Front Bioinform. 2021 Jun 8:1:685844. doi: 10.3389/fbinf.2021.685844. eCollection 2021.

Abstract

Short tandem repeats (STRs) are abundant in genomic sequences and are known for comparatively high mutation rates; STRs therefore are thought to be a potent source of genetic diversity. In protein-coding sequences STRs primarily encode disorder-promoting amino acids and are often located in intrinsically disordered regions (IDRs). STRs are frequently studied in the scope of microsatellite instability (MSI) in cancer, with little focus on the connection between protein STRs and IDRs. We believe, however, that this relationship should be explicitly included when ascertaining STR functionality in cancer. Here we explore this notion using all canonical human proteins from SwissProt, wherein we detected 3,699 STRs. Over 80% of these consisted completely of disorder promoting amino acids. 62.1% of amino acids in STR sequences were predicted to also be in an IDR, compared to 14.2% for non-repeat sequences.

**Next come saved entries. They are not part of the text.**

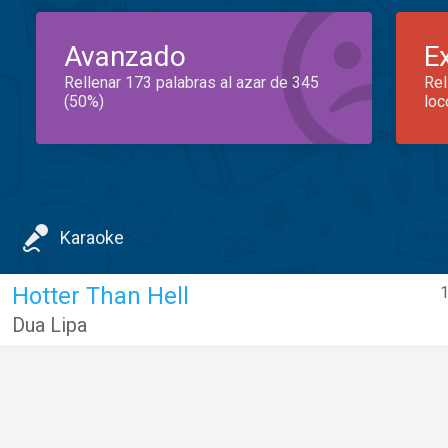
Avanzado
E
Rellenar 173 palabras al azar de 345
Rel
(50%)
loc
Karaoke
Hotter Than Hell
1
Dua Lipa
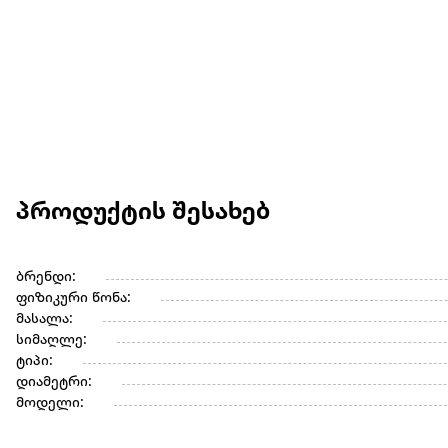
პროდუქტის შესახებ
ბრენდი:
ფიზიკური წონა:
მასალა:
სიმაღლე:
ტიპი:
დიამეტრი:
მოდელი:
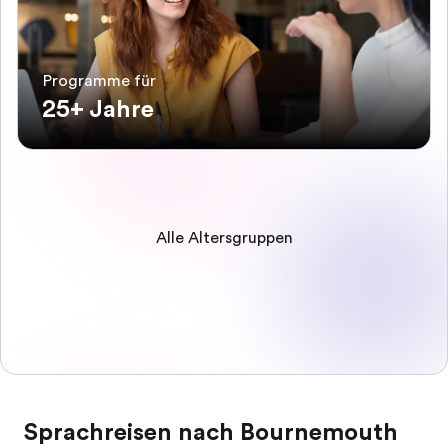
Programme für
25+ Jahre
Alle Altersgruppen
Sprachreisen nach Bournemouth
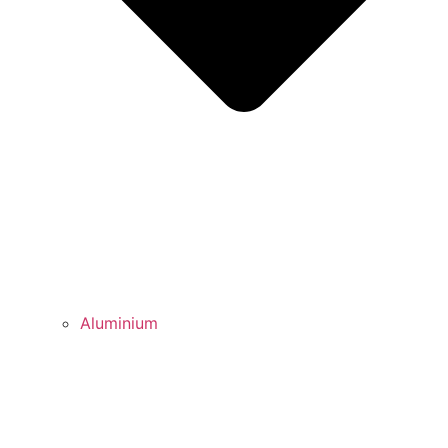
Aluminium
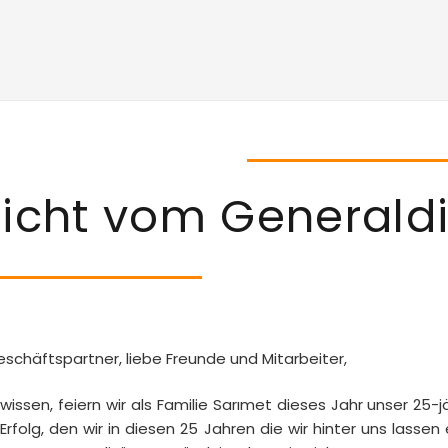
icht vom Generaldi
eschäftspartner, liebe Freunde und Mitarbeiter,
 wissen, feiern wir als Familie Sarımet dieses Jahr unser 2
Erfolg, den wir in diesen 25 Jahren die wir hinter uns lassen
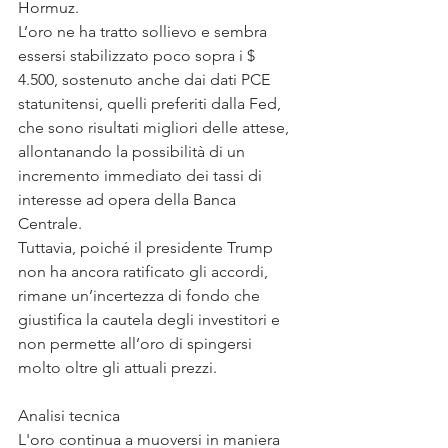
Hormuz.
L’oro ne ha tratto sollievo e sembra 
essersi stabilizzato poco sopra i $ 
4.500, sostenuto anche dai dati PCE 
statunitensi, quelli preferiti dalla Fed, 
che sono risultati migliori delle attese, 
allontanando la possibilità di un 
incremento immediato dei tassi di 
interesse ad opera della Banca 
Centrale.
Tuttavia, poiché il presidente Trump 
non ha ancora ratificato gli accordi, 
rimane un’incertezza di fondo che 
giustifica la cautela degli investitori e 
non permette all’oro di spingersi 
molto oltre gli attuali prezzi.
Analisi tecnica
L'oro continua a muoversi in maniera 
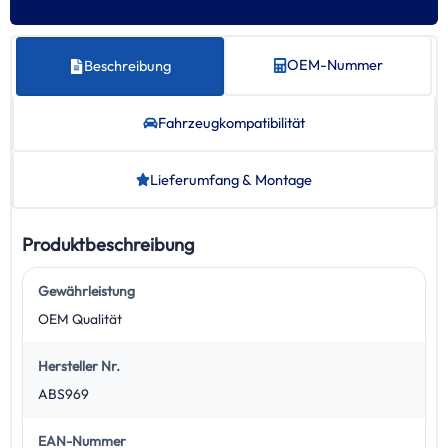
OEM-Nummer
Beschreibung
Fahrzeug­kompatibilität
Lieferumfang & Montage
Produktbeschreibung
Gewährleistung
OEM Qualität
Hersteller Nr.
ABS969
EAN-Nummer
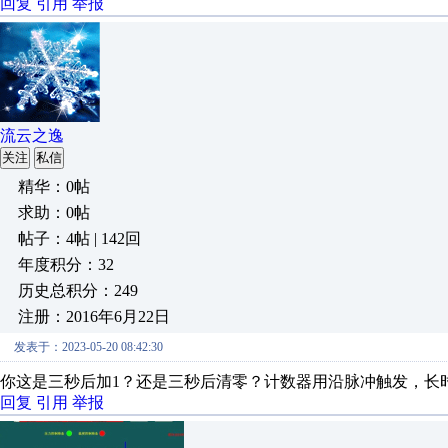
回复
引用
举报
流云之逸
关注
私信
精华：0帖
求助：0帖
帖子：4帖 | 142回
年度积分：32
历史总积分：249
注册：2016年6月22日
发表于：2023-05-20 08:42:30
你这是三秒后加1？还是三秒后清零？计数器用沿脉冲触发，长
回复
引用
举报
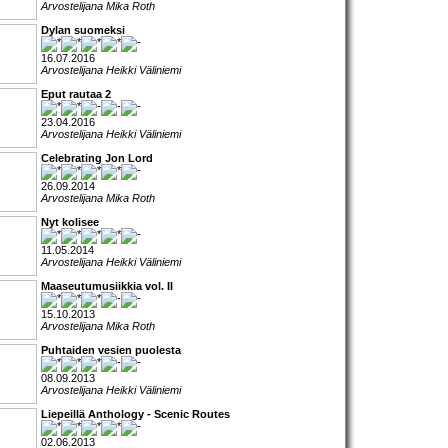
Arvostelijana Mika Roth
Dylan suomeksi
16.07.2016
Arvostelijana Heikki Väliniemi
Eput rautaa 2
23.04.2016
Arvostelijana Heikki Väliniemi
Celebrating Jon Lord
26.09.2014
Arvostelijana Mika Roth
Nyt kolisee
11.05.2014
Arvostelijana Heikki Väliniemi
Maaseutumusiikkia vol. II
15.10.2013
Arvostelijana Mika Roth
Puhtaiden vesien puolesta
08.09.2013
Arvostelijana Heikki Väliniemi
Liepeillä Anthology - Scenic Routes
02.06.2013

Over-representation analysis showed STR-containing proteins to be primarily located in the nucleus where they perform protein- and nucleotide-binding functions and regulate gene expression. They were also enriched in cancer-related signaling pathways. Furthermore, we found enrichments of STR-containing proteins among those correlated with patient survival for cancers derived from eight different anatomical sites. Intriguingly, several of these cancer types are not known to have a MSI-high (MSI-H) phenotype, suggesting that protein STRs play a role in cancer pathology in non MSI-H settings. Their intrinsic link with IDRs could therefore be an attractive topic of future research to further explore the role of STRs and IDRs in cancer. We speculate that our observations may be linked to the known dosage-sensitivity of disordered proteins, which could hint at a concentration-dependent gain-of-function mechanism in cancer for proteins containing STRs and IDRs.

Keywords: cancer; computational biology; intrinsic disorder; microsatellite instability; microsatellites; protein bioinformatics; short tandem repeats.